---------- Extract provided
Why Neuter?
Why Is Neutering Important?
An un-neutered tom cat can mate with over 40 female cats a year. He can and will follow the scent of a female over seven miles away! While he’s out and about, roaming the area, he can easily get lost and find himself homeless when the romancing is over. Unless his owner has microchipped him and is lucky to have him found by a cat lover, poor tom is doomed to live a life of misery.
Nobody will adopt an entire (un-neutered) tom cat, or even tolerate him in the back garden, because he fights other people’s pets, male and female, and marks houses and gardens with a pungent scent.
Homeless and hungry, he will enter houses through the cat flap in search of food, only to get shooed away. Fighting for his survival, he will soon look run-down and battered and his chances of finding a new home dwindle even further. “Mangy toms” are usually not mangy at all, they are often simply neglected, undernourished and battle-scarred.
Toms are the most frequent feline victims of road death. The newest threat of all is a virus, the killer Feline Immunodeficiency Virus (FIV), which is passed on during fights through biting when the saliva of an infected cat enters the bloodstream of the another.
--------------------
Tasks to complete:
- a) From the piece on neutering tom cats, extract everything from "Nobody will adopt" down to "of the another.".
- b) Answer these questions using the piece on neutering tom cats:
(i) How many female cats can an un-neutered tom mate with in a year?
(ii) From how far away can he follow a female's scent?
(iii) Which virus is passed on through biting during fights?
- c) Carry on the piece about neutering tom cats from the point where it stops.
The lines that come after this text are not needed for any of the work here.
---------- Data for review
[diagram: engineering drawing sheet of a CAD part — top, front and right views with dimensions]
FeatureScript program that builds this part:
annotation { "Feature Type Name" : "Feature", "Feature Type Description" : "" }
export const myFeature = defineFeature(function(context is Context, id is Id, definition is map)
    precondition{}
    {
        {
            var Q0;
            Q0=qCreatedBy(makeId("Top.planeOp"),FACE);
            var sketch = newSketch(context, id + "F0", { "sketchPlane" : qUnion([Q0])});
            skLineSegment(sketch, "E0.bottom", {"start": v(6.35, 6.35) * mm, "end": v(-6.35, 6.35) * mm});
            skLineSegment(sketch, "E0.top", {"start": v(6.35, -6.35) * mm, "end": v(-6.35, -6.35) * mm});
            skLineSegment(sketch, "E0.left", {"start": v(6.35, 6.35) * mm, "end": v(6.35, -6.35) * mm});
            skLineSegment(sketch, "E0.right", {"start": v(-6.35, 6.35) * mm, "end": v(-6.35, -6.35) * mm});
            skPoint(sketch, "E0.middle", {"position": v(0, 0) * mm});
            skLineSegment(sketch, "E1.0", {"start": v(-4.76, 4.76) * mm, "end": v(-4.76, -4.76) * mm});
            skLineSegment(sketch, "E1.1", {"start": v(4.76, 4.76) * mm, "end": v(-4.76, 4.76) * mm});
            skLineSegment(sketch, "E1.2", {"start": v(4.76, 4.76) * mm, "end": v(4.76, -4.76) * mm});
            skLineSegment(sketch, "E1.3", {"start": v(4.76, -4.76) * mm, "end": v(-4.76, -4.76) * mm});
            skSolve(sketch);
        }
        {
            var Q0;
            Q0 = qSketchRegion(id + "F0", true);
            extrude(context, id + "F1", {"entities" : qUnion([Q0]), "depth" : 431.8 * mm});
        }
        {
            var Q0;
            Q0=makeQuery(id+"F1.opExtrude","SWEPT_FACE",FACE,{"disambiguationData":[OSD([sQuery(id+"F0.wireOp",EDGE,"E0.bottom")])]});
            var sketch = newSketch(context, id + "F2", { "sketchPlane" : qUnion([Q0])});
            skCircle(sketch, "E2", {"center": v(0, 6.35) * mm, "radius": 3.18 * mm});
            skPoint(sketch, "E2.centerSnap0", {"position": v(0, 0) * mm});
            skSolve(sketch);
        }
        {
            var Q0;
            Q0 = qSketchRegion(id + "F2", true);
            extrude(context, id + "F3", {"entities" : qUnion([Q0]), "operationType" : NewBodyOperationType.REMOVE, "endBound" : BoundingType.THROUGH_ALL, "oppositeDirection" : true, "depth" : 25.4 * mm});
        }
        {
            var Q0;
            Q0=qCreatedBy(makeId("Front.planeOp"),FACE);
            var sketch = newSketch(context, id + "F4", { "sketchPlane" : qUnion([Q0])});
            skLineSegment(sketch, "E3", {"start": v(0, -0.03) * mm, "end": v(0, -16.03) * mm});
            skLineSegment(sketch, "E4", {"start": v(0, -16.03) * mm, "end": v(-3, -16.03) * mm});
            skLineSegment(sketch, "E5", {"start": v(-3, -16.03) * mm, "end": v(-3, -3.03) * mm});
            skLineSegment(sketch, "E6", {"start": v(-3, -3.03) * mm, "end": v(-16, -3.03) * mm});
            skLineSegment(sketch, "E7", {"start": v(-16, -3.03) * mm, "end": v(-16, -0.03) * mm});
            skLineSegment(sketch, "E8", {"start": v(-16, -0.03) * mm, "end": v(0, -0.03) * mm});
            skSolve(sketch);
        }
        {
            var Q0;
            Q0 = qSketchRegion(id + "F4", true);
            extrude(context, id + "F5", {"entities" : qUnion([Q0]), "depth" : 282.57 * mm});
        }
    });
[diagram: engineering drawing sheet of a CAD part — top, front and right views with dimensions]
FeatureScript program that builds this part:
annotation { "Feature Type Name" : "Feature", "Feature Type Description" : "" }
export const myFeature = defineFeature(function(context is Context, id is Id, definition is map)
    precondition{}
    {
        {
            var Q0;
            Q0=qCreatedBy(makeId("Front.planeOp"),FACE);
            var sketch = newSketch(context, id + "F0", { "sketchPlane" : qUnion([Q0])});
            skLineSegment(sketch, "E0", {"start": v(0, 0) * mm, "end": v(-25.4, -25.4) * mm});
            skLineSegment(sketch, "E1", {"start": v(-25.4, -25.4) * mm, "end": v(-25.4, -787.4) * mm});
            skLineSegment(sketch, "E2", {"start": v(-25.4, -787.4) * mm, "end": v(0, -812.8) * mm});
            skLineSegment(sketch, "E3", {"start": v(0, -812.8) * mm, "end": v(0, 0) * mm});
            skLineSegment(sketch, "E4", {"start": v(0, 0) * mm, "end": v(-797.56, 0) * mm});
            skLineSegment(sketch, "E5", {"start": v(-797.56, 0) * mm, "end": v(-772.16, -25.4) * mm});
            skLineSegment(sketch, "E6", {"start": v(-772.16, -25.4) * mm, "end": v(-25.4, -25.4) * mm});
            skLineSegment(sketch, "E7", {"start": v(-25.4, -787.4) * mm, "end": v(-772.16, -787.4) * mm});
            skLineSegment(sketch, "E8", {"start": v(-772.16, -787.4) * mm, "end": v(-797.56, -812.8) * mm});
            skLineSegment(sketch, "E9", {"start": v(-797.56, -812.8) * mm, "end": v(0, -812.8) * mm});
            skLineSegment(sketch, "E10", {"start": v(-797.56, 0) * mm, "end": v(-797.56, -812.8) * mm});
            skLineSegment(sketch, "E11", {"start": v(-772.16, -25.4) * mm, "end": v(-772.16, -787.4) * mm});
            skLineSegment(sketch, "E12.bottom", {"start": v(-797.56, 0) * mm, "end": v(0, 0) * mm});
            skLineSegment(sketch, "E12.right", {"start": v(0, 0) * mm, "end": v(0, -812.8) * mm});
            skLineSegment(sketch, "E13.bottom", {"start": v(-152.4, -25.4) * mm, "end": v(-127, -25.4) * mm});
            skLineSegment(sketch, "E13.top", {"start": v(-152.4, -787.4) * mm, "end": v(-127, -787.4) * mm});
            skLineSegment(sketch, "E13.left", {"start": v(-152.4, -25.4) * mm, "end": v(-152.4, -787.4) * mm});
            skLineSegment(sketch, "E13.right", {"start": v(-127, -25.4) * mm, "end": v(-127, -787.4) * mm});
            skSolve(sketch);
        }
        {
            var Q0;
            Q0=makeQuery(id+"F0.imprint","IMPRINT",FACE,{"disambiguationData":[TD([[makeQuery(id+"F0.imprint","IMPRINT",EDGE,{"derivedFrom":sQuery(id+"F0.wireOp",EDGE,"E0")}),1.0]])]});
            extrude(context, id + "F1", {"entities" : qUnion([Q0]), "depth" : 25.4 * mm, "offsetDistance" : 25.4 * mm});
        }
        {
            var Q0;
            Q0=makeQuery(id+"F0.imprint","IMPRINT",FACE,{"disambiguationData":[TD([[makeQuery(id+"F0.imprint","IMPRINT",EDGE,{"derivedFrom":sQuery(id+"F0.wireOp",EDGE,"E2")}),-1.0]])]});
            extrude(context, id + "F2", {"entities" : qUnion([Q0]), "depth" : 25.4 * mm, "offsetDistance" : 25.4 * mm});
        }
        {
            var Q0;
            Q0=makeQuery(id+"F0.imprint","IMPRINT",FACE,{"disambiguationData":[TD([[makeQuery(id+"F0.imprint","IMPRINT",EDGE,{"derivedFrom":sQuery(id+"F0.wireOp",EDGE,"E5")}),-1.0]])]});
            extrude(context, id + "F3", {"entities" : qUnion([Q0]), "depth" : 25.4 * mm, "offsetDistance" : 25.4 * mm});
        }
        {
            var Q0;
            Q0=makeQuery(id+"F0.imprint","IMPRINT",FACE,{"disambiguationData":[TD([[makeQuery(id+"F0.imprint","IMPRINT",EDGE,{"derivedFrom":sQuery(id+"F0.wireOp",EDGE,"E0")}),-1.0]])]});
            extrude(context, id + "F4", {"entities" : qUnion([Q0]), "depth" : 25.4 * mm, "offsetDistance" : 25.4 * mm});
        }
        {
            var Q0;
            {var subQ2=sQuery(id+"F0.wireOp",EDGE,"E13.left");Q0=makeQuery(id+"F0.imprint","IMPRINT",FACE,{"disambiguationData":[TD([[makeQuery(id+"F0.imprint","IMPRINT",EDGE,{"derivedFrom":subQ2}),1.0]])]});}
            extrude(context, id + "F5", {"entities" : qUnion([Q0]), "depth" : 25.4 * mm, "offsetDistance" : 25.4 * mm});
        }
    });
--------------------
Expected outputs:
- a)
Nobody will adopt an entire (un-neutered) tom cat, or even tolerate him in the back garden, because he fights other people’s pets, male and female, and marks houses and gardens with a pungent scent.
Homeless and hungry, he will enter houses through the cat flap in search of food, only to get shooed away. Fighting for his survival, he will soon look run-down and battered and his chances of finding a new home dwindle even further. “Mangy toms” are usually not mangy at all, they are often simply neglected, undernourished and battle-scarred.
Toms are the most frequent feline victims of road death. The newest threat of all is a virus, the killer Feline Immunodeficiency Virus (FIV), which is passed on during fights through biting when the saliva of an infected cat enters the bloodstream of the another.

- b)
(i) Over 40.
(ii) Over seven miles.
(iii) Feline Immunodeficiency Virus (FIV).

- c)
What About 'The Girls'?
One unspayed female cat could be responsible for 10,924 kittens over a six-year period. This is a minimum total calculated by assuming she has her first litter when she is a year old (although this could be as young as six months), and using the low rate of only two litters a year for each mature female cat (most cats have three and four litters a year), and basing our calculation on four kittens each litter, two male and two female.
So neutering your female kitten before she is six months old could prevent a minimum of 10,924 unwanted cats looking for new homes, and would most likely extend your cat’s life by excluding the many risks involved in having kittens.
It is a myth that cats should be allowed to have one litter first.